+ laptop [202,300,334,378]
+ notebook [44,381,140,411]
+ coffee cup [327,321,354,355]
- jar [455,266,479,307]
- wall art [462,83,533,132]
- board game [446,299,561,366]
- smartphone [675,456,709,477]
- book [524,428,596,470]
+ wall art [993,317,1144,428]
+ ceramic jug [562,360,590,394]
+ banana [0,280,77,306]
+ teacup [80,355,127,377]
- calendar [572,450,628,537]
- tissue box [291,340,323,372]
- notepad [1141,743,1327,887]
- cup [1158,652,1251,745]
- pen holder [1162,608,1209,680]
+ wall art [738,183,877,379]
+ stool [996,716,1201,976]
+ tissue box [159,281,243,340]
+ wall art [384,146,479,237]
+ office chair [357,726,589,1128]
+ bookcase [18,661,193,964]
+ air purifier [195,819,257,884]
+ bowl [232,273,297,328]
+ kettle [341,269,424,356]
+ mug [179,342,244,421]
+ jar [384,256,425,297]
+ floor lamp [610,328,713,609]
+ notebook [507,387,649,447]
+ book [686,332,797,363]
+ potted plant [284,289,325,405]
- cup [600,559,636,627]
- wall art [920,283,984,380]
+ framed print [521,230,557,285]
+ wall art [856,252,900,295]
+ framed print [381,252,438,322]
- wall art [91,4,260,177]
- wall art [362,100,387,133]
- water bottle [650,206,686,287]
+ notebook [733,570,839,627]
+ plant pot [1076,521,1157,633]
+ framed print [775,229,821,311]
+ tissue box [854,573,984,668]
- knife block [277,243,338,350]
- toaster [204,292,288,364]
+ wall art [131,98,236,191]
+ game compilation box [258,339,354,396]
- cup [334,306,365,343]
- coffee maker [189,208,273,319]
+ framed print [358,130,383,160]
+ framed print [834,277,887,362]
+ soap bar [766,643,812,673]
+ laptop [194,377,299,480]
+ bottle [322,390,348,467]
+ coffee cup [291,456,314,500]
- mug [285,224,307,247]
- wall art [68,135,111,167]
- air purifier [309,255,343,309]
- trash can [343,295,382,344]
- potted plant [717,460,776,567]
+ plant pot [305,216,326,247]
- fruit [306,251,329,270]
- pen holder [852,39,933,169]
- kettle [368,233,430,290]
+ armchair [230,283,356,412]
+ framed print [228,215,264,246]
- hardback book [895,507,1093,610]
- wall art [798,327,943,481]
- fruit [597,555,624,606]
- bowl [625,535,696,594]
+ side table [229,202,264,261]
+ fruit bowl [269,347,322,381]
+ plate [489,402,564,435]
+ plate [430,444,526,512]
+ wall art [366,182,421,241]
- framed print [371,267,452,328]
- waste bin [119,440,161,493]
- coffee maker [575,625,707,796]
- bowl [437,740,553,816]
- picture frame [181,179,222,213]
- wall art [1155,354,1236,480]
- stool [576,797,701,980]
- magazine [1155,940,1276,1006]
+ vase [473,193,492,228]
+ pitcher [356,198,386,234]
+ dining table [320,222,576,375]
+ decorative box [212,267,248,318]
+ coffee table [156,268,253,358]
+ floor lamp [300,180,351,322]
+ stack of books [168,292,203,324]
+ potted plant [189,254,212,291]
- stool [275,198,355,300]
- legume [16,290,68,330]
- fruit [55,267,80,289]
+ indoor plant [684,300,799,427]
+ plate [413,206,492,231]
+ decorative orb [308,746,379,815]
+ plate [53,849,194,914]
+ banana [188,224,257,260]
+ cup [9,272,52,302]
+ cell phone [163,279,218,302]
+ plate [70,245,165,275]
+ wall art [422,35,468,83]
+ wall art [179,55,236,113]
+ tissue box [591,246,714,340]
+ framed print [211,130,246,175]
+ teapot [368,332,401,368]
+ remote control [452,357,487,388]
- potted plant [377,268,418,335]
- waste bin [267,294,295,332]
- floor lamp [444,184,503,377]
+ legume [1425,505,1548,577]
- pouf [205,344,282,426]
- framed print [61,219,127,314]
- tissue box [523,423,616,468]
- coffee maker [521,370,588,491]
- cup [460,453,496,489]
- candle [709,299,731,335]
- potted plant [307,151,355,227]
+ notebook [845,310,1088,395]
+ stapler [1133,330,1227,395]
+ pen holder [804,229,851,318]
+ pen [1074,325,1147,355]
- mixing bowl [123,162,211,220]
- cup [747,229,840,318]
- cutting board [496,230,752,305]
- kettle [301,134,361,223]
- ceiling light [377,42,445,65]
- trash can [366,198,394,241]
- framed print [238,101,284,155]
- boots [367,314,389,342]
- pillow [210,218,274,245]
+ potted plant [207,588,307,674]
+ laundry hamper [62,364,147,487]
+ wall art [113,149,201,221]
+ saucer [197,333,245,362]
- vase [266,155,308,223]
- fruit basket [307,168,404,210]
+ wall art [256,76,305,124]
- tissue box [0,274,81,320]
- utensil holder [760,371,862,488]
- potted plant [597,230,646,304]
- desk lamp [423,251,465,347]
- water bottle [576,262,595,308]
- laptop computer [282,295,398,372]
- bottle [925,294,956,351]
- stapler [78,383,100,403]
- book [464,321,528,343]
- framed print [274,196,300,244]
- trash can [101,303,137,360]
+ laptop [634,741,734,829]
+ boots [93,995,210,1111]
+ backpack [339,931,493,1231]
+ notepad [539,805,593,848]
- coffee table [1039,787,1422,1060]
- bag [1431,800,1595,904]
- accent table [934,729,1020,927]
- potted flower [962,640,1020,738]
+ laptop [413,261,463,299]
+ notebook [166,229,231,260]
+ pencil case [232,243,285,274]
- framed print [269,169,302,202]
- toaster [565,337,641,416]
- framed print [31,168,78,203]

---------------

Line by line, please copy the records above exactly.

• Answer space:
+ laptop [202,300,334,378]
+ notebook [44,381,140,411]
+ coffee cup [327,321,354,355]
- jar [455,266,479,307]
- wall art [462,83,533,132]
- board game [446,299,561,366]
- smartphone [675,456,709,477]
- book [524,428,596,470]
+ wall art [993,317,1144,428]
+ ceramic jug [562,360,590,394]
+ banana [0,280,77,306]
+ teacup [80,355,127,377]
- calendar [572,450,628,537]
- tissue box [291,340,323,372]
- notepad [1141,743,1327,887]
- cup [1158,652,1251,745]
- pen holder [1162,608,1209,680]
+ wall art [738,183,877,379]
+ stool [996,716,1201,976]
+ tissue box [159,281,243,340]
+ wall art [384,146,479,237]
+ office chair [357,726,589,1128]
+ bookcase [18,661,193,964]
+ air purifier [195,819,257,884]
+ bowl [232,273,297,328]
+ kettle [341,269,424,356]
+ mug [179,342,244,421]
+ jar [384,256,425,297]
+ floor lamp [610,328,713,609]
+ notebook [507,387,649,447]
+ book [686,332,797,363]
+ potted plant [284,289,325,405]
- cup [600,559,636,627]
- wall art [920,283,984,380]
+ framed print [521,230,557,285]
+ wall art [856,252,900,295]
+ framed print [381,252,438,322]
- wall art [91,4,260,177]
- wall art [362,100,387,133]
- water bottle [650,206,686,287]
+ notebook [733,570,839,627]
+ plant pot [1076,521,1157,633]
+ framed print [775,229,821,311]
+ tissue box [854,573,984,668]
- knife block [277,243,338,350]
- toaster [204,292,288,364]
+ wall art [131,98,236,191]
+ game compilation box [258,339,354,396]
- cup [334,306,365,343]
- coffee maker [189,208,273,319]
+ framed print [358,130,383,160]
+ framed print [834,277,887,362]
+ soap bar [766,643,812,673]
+ laptop [194,377,299,480]
+ bottle [322,390,348,467]
+ coffee cup [291,456,314,500]
- mug [285,224,307,247]
- wall art [68,135,111,167]
- air purifier [309,255,343,309]
- trash can [343,295,382,344]
- potted plant [717,460,776,567]
+ plant pot [305,216,326,247]
- fruit [306,251,329,270]
- pen holder [852,39,933,169]
- kettle [368,233,430,290]
+ armchair [230,283,356,412]
+ framed print [228,215,264,246]
- hardback book [895,507,1093,610]
- wall art [798,327,943,481]
- fruit [597,555,624,606]
- bowl [625,535,696,594]
+ side table [229,202,264,261]
+ fruit bowl [269,347,322,381]
+ plate [489,402,564,435]
+ plate [430,444,526,512]
+ wall art [366,182,421,241]
- framed print [371,267,452,328]
- waste bin [119,440,161,493]
- coffee maker [575,625,707,796]
- bowl [437,740,553,816]
- picture frame [181,179,222,213]
- wall art [1155,354,1236,480]
- stool [576,797,701,980]
- magazine [1155,940,1276,1006]
+ vase [473,193,492,228]
+ pitcher [356,198,386,234]
+ dining table [320,222,576,375]
+ decorative box [212,267,248,318]
+ coffee table [156,268,253,358]
+ floor lamp [300,180,351,322]
+ stack of books [168,292,203,324]
+ potted plant [189,254,212,291]
- stool [275,198,355,300]
- legume [16,290,68,330]
- fruit [55,267,80,289]
+ indoor plant [684,300,799,427]
+ plate [413,206,492,231]
+ decorative orb [308,746,379,815]
+ plate [53,849,194,914]
+ banana [188,224,257,260]
+ cup [9,272,52,302]
+ cell phone [163,279,218,302]
+ plate [70,245,165,275]
+ wall art [422,35,468,83]
+ wall art [179,55,236,113]
+ tissue box [591,246,714,340]
+ framed print [211,130,246,175]
+ teapot [368,332,401,368]
+ remote control [452,357,487,388]
- potted plant [377,268,418,335]
- waste bin [267,294,295,332]
- floor lamp [444,184,503,377]
+ legume [1425,505,1548,577]
- pouf [205,344,282,426]
- framed print [61,219,127,314]
- tissue box [523,423,616,468]
- coffee maker [521,370,588,491]
- cup [460,453,496,489]
- candle [709,299,731,335]
- potted plant [307,151,355,227]
+ notebook [845,310,1088,395]
+ stapler [1133,330,1227,395]
+ pen holder [804,229,851,318]
+ pen [1074,325,1147,355]
- mixing bowl [123,162,211,220]
- cup [747,229,840,318]
- cutting board [496,230,752,305]
- kettle [301,134,361,223]
- ceiling light [377,42,445,65]
- trash can [366,198,394,241]
- framed print [238,101,284,155]
- boots [367,314,389,342]
- pillow [210,218,274,245]
+ potted plant [207,588,307,674]
+ laundry hamper [62,364,147,487]
+ wall art [113,149,201,221]
+ saucer [197,333,245,362]
- vase [266,155,308,223]
- fruit basket [307,168,404,210]
+ wall art [256,76,305,124]
- tissue box [0,274,81,320]
- utensil holder [760,371,862,488]
- potted plant [597,230,646,304]
- desk lamp [423,251,465,347]
- water bottle [576,262,595,308]
- laptop computer [282,295,398,372]
- bottle [925,294,956,351]
- stapler [78,383,100,403]
- book [464,321,528,343]
- framed print [274,196,300,244]
- trash can [101,303,137,360]
+ laptop [634,741,734,829]
+ boots [93,995,210,1111]
+ backpack [339,931,493,1231]
+ notepad [539,805,593,848]
- coffee table [1039,787,1422,1060]
- bag [1431,800,1595,904]
- accent table [934,729,1020,927]
- potted flower [962,640,1020,738]
+ laptop [413,261,463,299]
+ notebook [166,229,231,260]
+ pencil case [232,243,285,274]
- framed print [269,169,302,202]
- toaster [565,337,641,416]
- framed print [31,168,78,203]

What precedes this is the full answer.